Courtesy National Park Service
Ellen and Arthur Brady are shown at their home on the Northern Cheyenne reservation in Montana. They were in the Cheyenne camp along Sand Creek in southeastern Colorado at the time of the massacre in 1864 of Cheyenne and Arapaho people.

Government Seeks to End Claims From 1864’s Sand Creek Massacre

Carol Berry
10/10/13

 

Sand Creek Massacre descendants will not receive further reparations or an investigation of charges of trust funds mismanagement if the federal government has its way.

Terming the massacre on November 29, 1864 “a tragedy and a disgrace,” the Department of Justice nevertheless said “nothing, not even something as egregious as the Sand Creek Massacre, is a warrant for eternal litigation.”

The massacre occurred when United States Army cavalry troops killed and mutilated more than 150 Cheyenne and Arapaho people, mostly the elderly, women and children, who had been assured safety under U.S. and white flags at a camp on Sand Creek in southeastern Colorado.

Fundamentally, the government contends in attempting to dismiss massacre descendants’ claims, it did not waive sovereign immunity against the complainants’ “essential grievance—that the United States did not honor treaty obligations.”

The motion to dismiss was filed by the government in the year before a major 150 Sand Creek Massacre commemoration,

Homer Flute, described as a Principal for the Sand Creek Massacre Descendants Fund, Robert Simpson Jr., Thompson Flute Jr., and Dorothy Wood, were those whose claims to reparations and an investigation of fiscal mismanagement were under fire and the subject of the government’s motion to dismiss.

The government’s 50-page petition in Colorado federal district court cited the Treaty of Little Arkansas of 1865 as having been annulled by the 1867 Treaty of Medicine Lodge Creek. It noted earlier reparations-related actions in 1861, 1929, 1944, 1951, 1958, 196l, 1968 and Cobell in 1996.
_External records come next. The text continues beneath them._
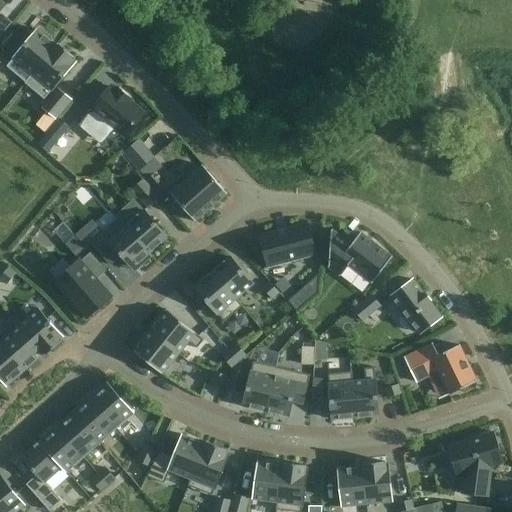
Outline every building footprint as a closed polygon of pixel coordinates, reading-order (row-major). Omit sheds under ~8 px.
[(0,0),(0,37),(12,22),(1,13),(7,6),(0,0)] [(24,83),(25,83),(58,44),(58,43),(56,45),(38,30),(13,59),(32,74),(24,83)] [(58,44),(25,83),(44,99),(51,90),(76,61),(74,60),(75,58),(58,44)] [(90,135),(98,125),(108,134),(115,127),(126,136),(143,114),(128,102),(130,99),(118,89),(116,91),(110,87),(92,108),(93,109),(79,125),(90,135)] [(58,88),(42,107),(55,117),(70,99),(58,88)] [(55,143),(68,127),(59,120),(46,135),(55,143)] [(138,139),(123,153),(139,171),(154,157),(138,139)] [(202,165),(170,193),(195,222),(227,194),(202,165)] [(143,179),(132,189),(148,207),(159,197),(143,179)] [(143,210),(126,226),(149,252),(167,237),(143,210)] [(102,233),(91,243),(110,265),(121,256),(132,268),(149,252),(126,226),(119,218),(108,227),(102,233)] [(305,223),(260,234),(268,268),(313,256),(305,223)] [(83,228),(78,233),(84,240),(90,235),(83,228)] [(332,230),(331,231),(328,266),(328,267),(340,276),(348,265),(372,283),(392,257),(360,233),(351,245),(332,230)] [(74,236),(65,244),(76,256),(85,248),(74,236)] [(230,257),(212,272),(242,307),(242,306),(236,299),(253,284),(230,257)] [(79,260),(55,281),(87,318),(111,297),(79,260)] [(16,273),(8,267),(0,277),(0,278),(7,285),(16,273)] [(224,322),(242,307),(212,272),(194,287),(224,322)] [(183,276),(165,293),(175,304),(193,287),(183,276)] [(441,316),(414,280),(391,297),(419,333),(441,316)] [(262,288),(272,299),(279,292),(270,282),(262,288)] [(303,288),(287,301),(296,311),(311,298),(303,288)] [(362,321),(381,306),(372,295),(353,310),(362,321)] [(38,309),(19,325),(45,355),(62,341),(61,339),(63,337),(38,309)] [(150,330),(179,354),(189,342),(197,348),(204,340),(166,309),(150,330)] [(19,325),(1,341),(26,369),(43,354),(45,356),(45,355),(19,325)] [(162,374),(179,354),(150,330),(133,350),(162,374)] [(0,377),(7,386),(26,369),(1,341),(0,341),(0,377)] [(229,350),(239,361),(246,355),(237,344),(229,350)] [(432,344),(404,357),(417,382),(437,372),(448,395),(462,388),(464,392),(475,387),(473,383),(477,381),(459,345),(438,356),(432,344)] [(303,346),(302,363),(314,363),(314,360),(315,346),(303,346)] [(222,357),(231,367),(239,361),(229,350),(222,357)] [(266,411),(276,367),(253,361),(243,406),(266,411)] [(310,375),(276,367),(266,411),(288,416),(292,401),(303,404),(310,375)] [(352,372),(351,372),(355,417),(378,415),(374,367),(364,368),(365,380),(353,381),(352,372)] [(246,374),(232,369),(225,387),(239,392),(246,374)] [(227,376),(214,371),(210,380),(224,385),(227,376)] [(355,417),(351,372),(328,374),(332,419),(355,417)] [(322,394),(323,380),(313,379),(312,393),(322,394)] [(107,383),(90,397),(116,428),(133,413),(107,383)] [(388,398),(401,393),(398,384),(385,388),(388,398)] [(73,412),(100,442),(116,428),(90,397),(73,412)] [(57,426),(83,456),(100,442),(73,412),(57,426)] [(40,441),(67,471),(83,456),(57,426),(40,441)] [(457,477),(464,476),(461,493),(487,496),(491,467),(503,463),(493,432),(447,446),(457,477)] [(188,486),(189,486),(207,442),(206,441),(205,444),(182,435),(173,457),(159,451),(147,476),(164,483),(169,470),(190,479),(188,486)] [(66,471),(67,471),(40,441),(21,458),(37,476),(26,485),(50,511),(62,500),(45,481),(62,467),(66,471)] [(207,442),(189,486),(212,495),(229,453),(226,452),(227,450),(207,442)] [(144,443),(140,452),(153,458),(157,449),(144,443)] [(153,458),(140,452),(136,461),(149,467),(153,458)] [(276,509),(277,510),(283,462),(282,462),(282,465),(258,461),(253,499),(277,502),(276,509)] [(363,464),(367,504),(392,502),(388,463),(385,464),(385,461),(363,464)] [(283,462),(277,510),(294,511),(301,511),(308,468),(305,468),(305,465),(283,462)] [(342,507),(367,504),(363,464),(362,464),(362,466),(338,469),(342,507)] [(99,474),(108,485),(115,478),(106,468),(99,474)] [(108,485),(99,474),(91,481),(100,491),(108,485)] [(0,475),(0,511),(27,511),(29,511),(0,475)] [(234,494),(229,511),(244,511),(248,498),(234,494)] [(217,497),(213,511),(227,511),(231,500),(217,497)] [(399,511),(413,509),(411,500),(397,503),(399,511)] [(489,511),(490,508),(458,503),(456,511),(489,511)]
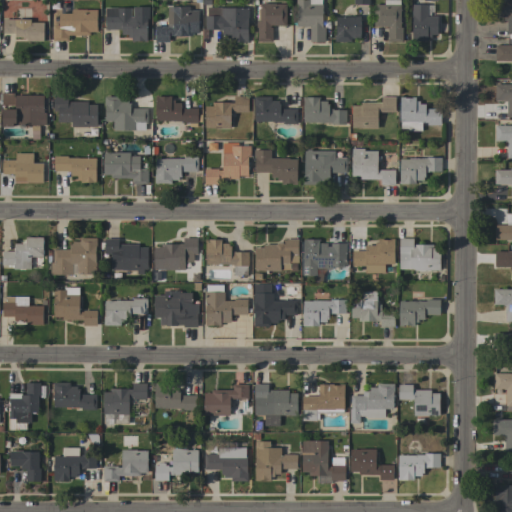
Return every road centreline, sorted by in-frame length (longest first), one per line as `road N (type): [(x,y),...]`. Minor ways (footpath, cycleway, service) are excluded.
road 1 (residential): [(460,511),(463,0)]
road 2 (residential): [(0,72),(463,72)]
road 3 (residential): [(0,214),(462,217)]
road 4 (residential): [(0,355),(461,358)]
road 5 (residential): [(0,511),(460,511)]
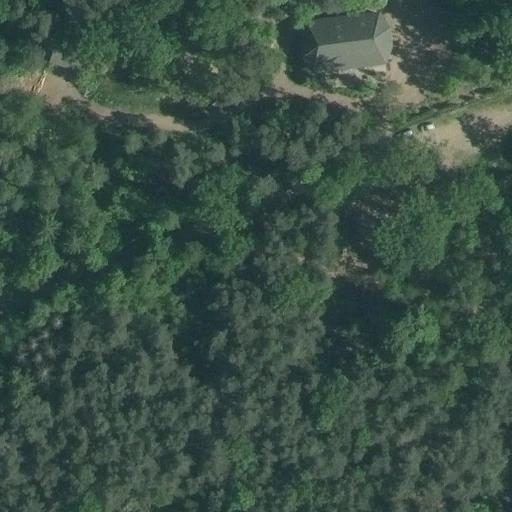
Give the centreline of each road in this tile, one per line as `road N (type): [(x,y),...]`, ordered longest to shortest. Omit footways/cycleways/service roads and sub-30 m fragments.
road 1 (track): [(511,104),(0,306)]
road 2 (track): [(511,399),(468,511)]
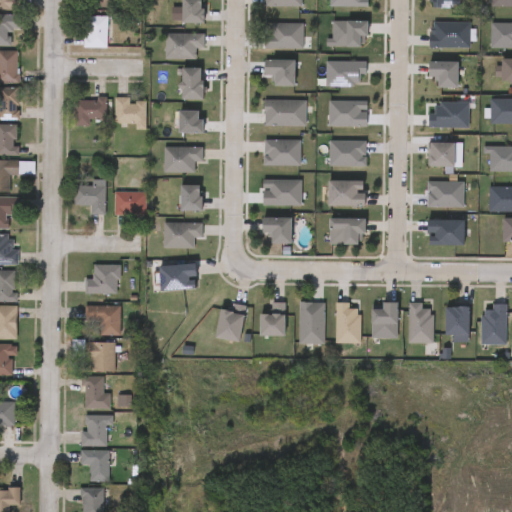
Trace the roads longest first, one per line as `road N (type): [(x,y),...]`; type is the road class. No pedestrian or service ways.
road 1 (residential): [(57,0),(51,457)]
road 2 (residential): [(394,0),(398,272)]
road 3 (residential): [(238,0),(241,270)]
road 4 (residential): [(241,270),(511,273)]
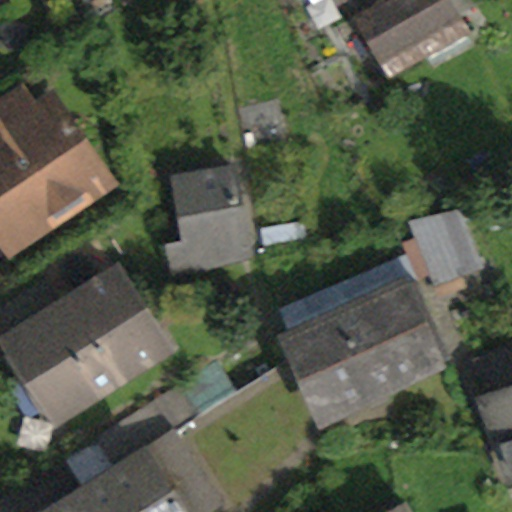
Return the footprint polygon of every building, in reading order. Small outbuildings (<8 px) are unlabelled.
[(299,0),(309,17),(339,0),(299,0)] [(388,0),(359,17),(391,73),(465,31),(447,0),(388,0)] [(0,103),(0,143),(43,115),(24,87),(0,103)] [(0,219),(10,235),(98,176),(53,108),(43,115),(0,143),(0,219)] [(169,245),(175,276),(250,256),(234,169),(184,178),(195,240),(169,245)] [(408,227),(428,279),(474,262),(457,216),(408,227)] [(313,302),(322,321),(416,280),(408,261),(313,302)] [(46,450),(71,434),(58,413),(163,346),(115,270),(10,337),(26,362),(0,378),(46,450)] [(449,355),(416,280),(322,321),(290,334),(299,354),(323,411),(368,391),(383,384),(449,355)] [(511,349),(478,362),(490,395),(486,397),(511,471),(511,349)] [(49,511),(209,511),(322,440),(333,433),(323,411),(299,354),(293,358),(198,418),(118,469),(49,511)] [(374,404),(389,397),(383,384),(368,391),(374,404)] [(178,387),(98,438),(118,469),(198,418),(178,387)]
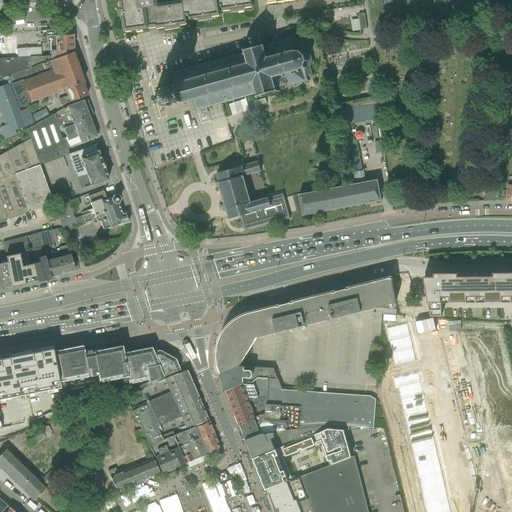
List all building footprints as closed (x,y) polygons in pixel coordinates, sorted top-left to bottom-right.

The four massacre descendants cited more than 100 unsuccessful attempts by government fiscal agencies to account for the resources cited in the Treaty of Little Arkansas.

The current government argument said Cobell v.Salazar et al. didn’t apply because any trust –related funds were waived and released under that claim, and no treaty or other federal statute “remotely suggests that Congress intended to create a trust or assume the responsibility of trustee” to victims or descendants.

The descendants “cannot identify one reparations dollar that has ever been ‘held in trust,’” the government argued and also said that the two-year statute of limitations on federal damage claims had long since run out.

Among earlier reparations by the federal government were some land tracts, clothing, contested per capita payments and, later, 30-year allocations of $20,000 to the government for necessary tribal supplies. A larger settlement was made in 1965, but it was diminished by the amount of prior government expenditures.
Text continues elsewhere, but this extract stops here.